Kate Bush -‘Never For Ever’ (EMI, 1980)
I’ve written before on this blog about my love for Kate Bush. Certainly, when I decided I was going to do this series (so much for my finishing with my favourite on my birthday; we’ve gone past that but I’m still 33, so I guess it’s not too late), I knew she’d feature. Question was: which album? My favourite Kate Bush album has changed over time, which might say as much about the quality of her music as my indecisiveness. She’s been one of my favourite singers since I was eleven – and when Mrs. 17 Seconds and I started dating nearly five years ago, she and Mylo were pretty much part of the soundtrack.
But ultimately, I’ve plumped for this album. Never For Ever was Kate Bush’s third album, released in 1980, and included three hits ‘Babooshka’ ‘Breathing’ and ‘Army Dreamers.’ It was her first album to reach no.1 in the UK and came not long after her one and only tour. I first heard Kate Bush when she dueted with Peter Gabriel on ‘Don’t Give Up’ in 1986; and then a couple of years later came one of those moments. The Chart Show was music show that ran on ITV for about a decade and one of the features was to play three videos by one artist. So one day in mid-1988, Kate Bush’s turn came to be and they played ‘Babooshka’ (the one with the double bass), ‘Running Up That Hill’ and ‘The Big Sky.’ A few months later I borrowed The Whole Story from the video shop, and then a year or so later, offered an album by my dad, I chose this.
It wasn’t off my walkman much. I loved the songs -even the weird a capella ‘Night Scented Stock’ and the imagery that went along with the songs. The haunting ‘Egypt’ with its’ african meets arabian backing, The demented ‘Violin’ with some of the most amazing vocal pyrotechnics committed to tape. As with much stuff, some of it went over my head – I didn’t know that ‘Infant Kiss’ wasn’t about loving a baby as the story of the governess in The Innocents (the filmed version of The Turn Of The Screw) from her perspective. the fact that i saw that film eighteen months later – and was scared witless – was unconnected.
I was also becoming aware, as a boy on the cusp of adolescence, about my feelings about the world. I wasn’t vegetarian yet, but I was starting to feel uncomfortable about things like Nuclear Weapons and Nuclear Power. It’s possible that my love of ‘Army Dreamers’ and the astonishing ‘Breathing’ fed into this. My school friends sniggered about the ‘in…out…in…out’ chorus of ‘Breathing,’ just as the words about ‘cutting lines’ on The Hounds Of Love’s ‘Under Ice’ were taken at face value.

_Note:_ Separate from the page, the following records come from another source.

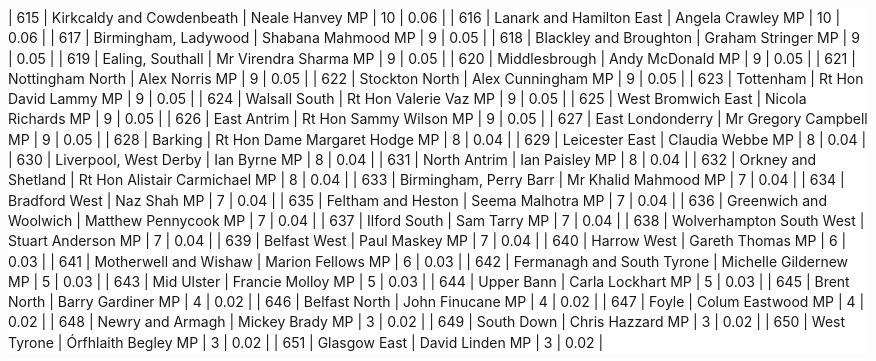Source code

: | 615 | Kirkcaldy and Cowdenbeath | Neale Hanvey MP | 10 | 0.06 |
| 616 | Lanark and Hamilton East | Angela Crawley MP | 10 | 0.06 |
| 617 | Birmingham, Ladywood | Shabana Mahmood MP | 9 | 0.05 |
| 618 | Blackley and Broughton | Graham Stringer MP | 9 | 0.05 |
| 619 | Ealing, Southall | Mr Virendra Sharma MP | 9 | 0.05 |
| 620 | Middlesbrough | Andy McDonald MP | 9 | 0.05 |
| 621 | Nottingham North | Alex Norris MP | 9 | 0.05 |
| 622 | Stockton North | Alex Cunningham MP | 9 | 0.05 |
| 623 | Tottenham | Rt Hon David Lammy MP | 9 | 0.05 |
| 624 | Walsall South | Rt Hon Valerie Vaz MP | 9 | 0.05 |
| 625 | West Bromwich East | Nicola Richards MP | 9 | 0.05 |
| 626 | East Antrim | Rt Hon Sammy Wilson MP | 9 | 0.05 |
| 627 | East Londonderry | Mr Gregory Campbell MP | 9 | 0.05 |
| 628 | Barking | Rt Hon Dame Margaret Hodge MP | 8 | 0.04 |
| 629 | Leicester East | Claudia Webbe MP | 8 | 0.04 |
| 630 | Liverpool, West Derby | Ian Byrne MP | 8 | 0.04 |
| 631 | North Antrim | Ian Paisley MP | 8 | 0.04 |
| 632 | Orkney and Shetland | Rt Hon Alistair Carmichael MP | 8 | 0.04 |
| 633 | Birmingham, Perry Barr | Mr Khalid Mahmood MP | 7 | 0.04 |
| 634 | Bradford West | Naz Shah MP | 7 | 0.04 |
| 635 | Feltham and Heston | Seema Malhotra MP | 7 | 0.04 |
| 636 | Greenwich and Woolwich | Matthew Pennycook MP | 7 | 0.04 |
| 637 | Ilford South | Sam Tarry MP | 7 | 0.04 |
| 638 | Wolverhampton South West | Stuart Anderson MP | 7 | 0.04 |
| 639 | Belfast West | Paul Maskey MP | 7 | 0.04 |
| 640 | Harrow West | Gareth Thomas MP | 6 | 0.03 |
| 641 | Motherwell and Wishaw | Marion Fellows MP | 6 | 0.03 |
| 642 | Fermanagh and South Tyrone | Michelle Gildernew MP | 5 | 0.03 |
| 643 | Mid Ulster | Francie Molloy MP | 5 | 0.03 |
| 644 | Upper Bann | Carla Lockhart MP | 5 | 0.03 |
| 645 | Brent North | Barry Gardiner MP | 4 | 0.02 |
| 646 | Belfast North | John Finucane MP | 4 | 0.02 |
| 647 | Foyle | Colum Eastwood MP | 4 | 0.02 |
| 648 | Newry and Armagh | Mickey Brady MP | 3 | 0.02 |
| 649 | South Down | Chris Hazzard MP | 3 | 0.02 |
| 650 | West Tyrone | Órfhlaith Begley MP | 3 | 0.02 |
| 651 | Glasgow East | David Linden MP | 3 | 0.02 |
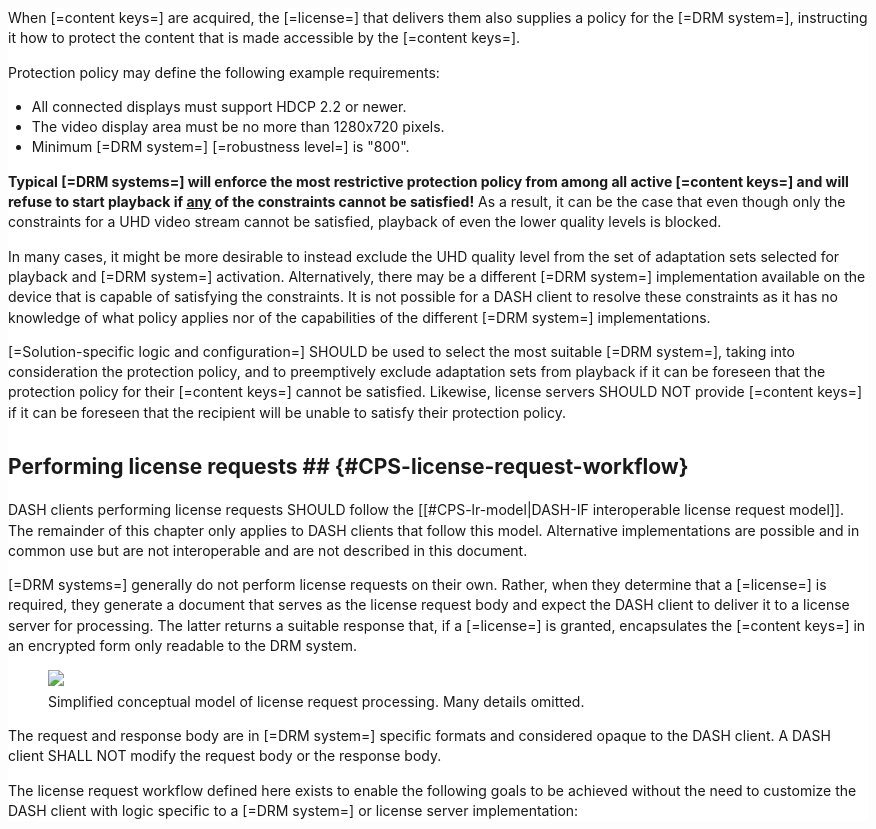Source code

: When [=content keys=] are acquired, the [=license=] that delivers them also supplies a policy for the [=DRM system=], instructing it how to protect the content that is made accessible by the [=content keys=].

<div class="example">

Protection policy may define the following example requirements:

* All connected displays must support HDCP 2.2 or newer.
* The video display area must be no more than 1280x720 pixels.
* Minimum [=DRM system=] [=robustness level=] is "800".

</div>

<b>Typical [=DRM systems=] will enforce the most restrictive protection policy from among all active [=content keys=] and will refuse to start playback if <u>any</u> of the constraints cannot be satisfied!</b> As a result, it can be the case that even though only the constraints for a UHD video stream cannot be satisfied, playback of even the lower quality levels is blocked.

In many cases, it might be more desirable to instead exclude the UHD quality level from the set of adaptation sets selected for playback and [=DRM system=] activation. Alternatively, there may be a different [=DRM system=] implementation available on the device that is capable of satisfying the constraints. It is not possible for a DASH client to resolve these constraints as it has no knowledge of what policy applies nor of the capabilities of the different [=DRM system=] implementations.

[=Solution-specific logic and configuration=] SHOULD be used to select the most suitable [=DRM system=], taking into consideration the protection policy, and to preemptively exclude adaptation sets from playback if it can be foreseen that the protection policy for their [=content keys=] cannot be satisfied. Likewise, license servers SHOULD NOT provide [=content keys=] if it can be foreseen that the recipient will be unable to satisfy their protection policy.

## Performing license requests ## {#CPS-license-request-workflow}

DASH clients performing license requests SHOULD follow the [[#CPS-lr-model|DASH-IF interoperable license request model]]. The remainder of this chapter only applies to DASH clients that follow this model. Alternative implementations are possible and in common use but are not interoperable and are not described in this document.

[=DRM systems=] generally do not perform license requests on their own. Rather, when they determine that a [=license=] is required, they generate a document that serves as the license request body and expect the DASH client to deliver it to a license server for processing. The latter returns a suitable response that, if a [=license=] is granted, encapsulates the [=content keys=] in an encrypted form only readable to the DRM system.

<figure>
	<img src="Diagrams/LicenseRequestConcept.png" >
	<figcaption>Simplified conceptual model of license request processing. Many details omitted.</figcaption>
</figure>

The request and response body are in [=DRM system=] specific formats and considered opaque to the DASH client. A DASH client SHALL NOT modify the request body or the response body.

The license request workflow defined here exists to enable the following goals to be achieved without the need to customize the DASH client with logic specific to a [=DRM system=] or license server implementation:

Kate Bush herself has been dismissive of some of her early albums, including this and its’ predecessor Lionheart, which I fell for in a big way at the age of sixteen. Given the topics that she writes about, it would be erronoeus and possibly patronising to say that these albums have a naive or innocent charm, but there is a genuine sweetness or sense of wonder therein.
Sure, there have been copyists, but Bush is a true original. And this is the album where her story began for me.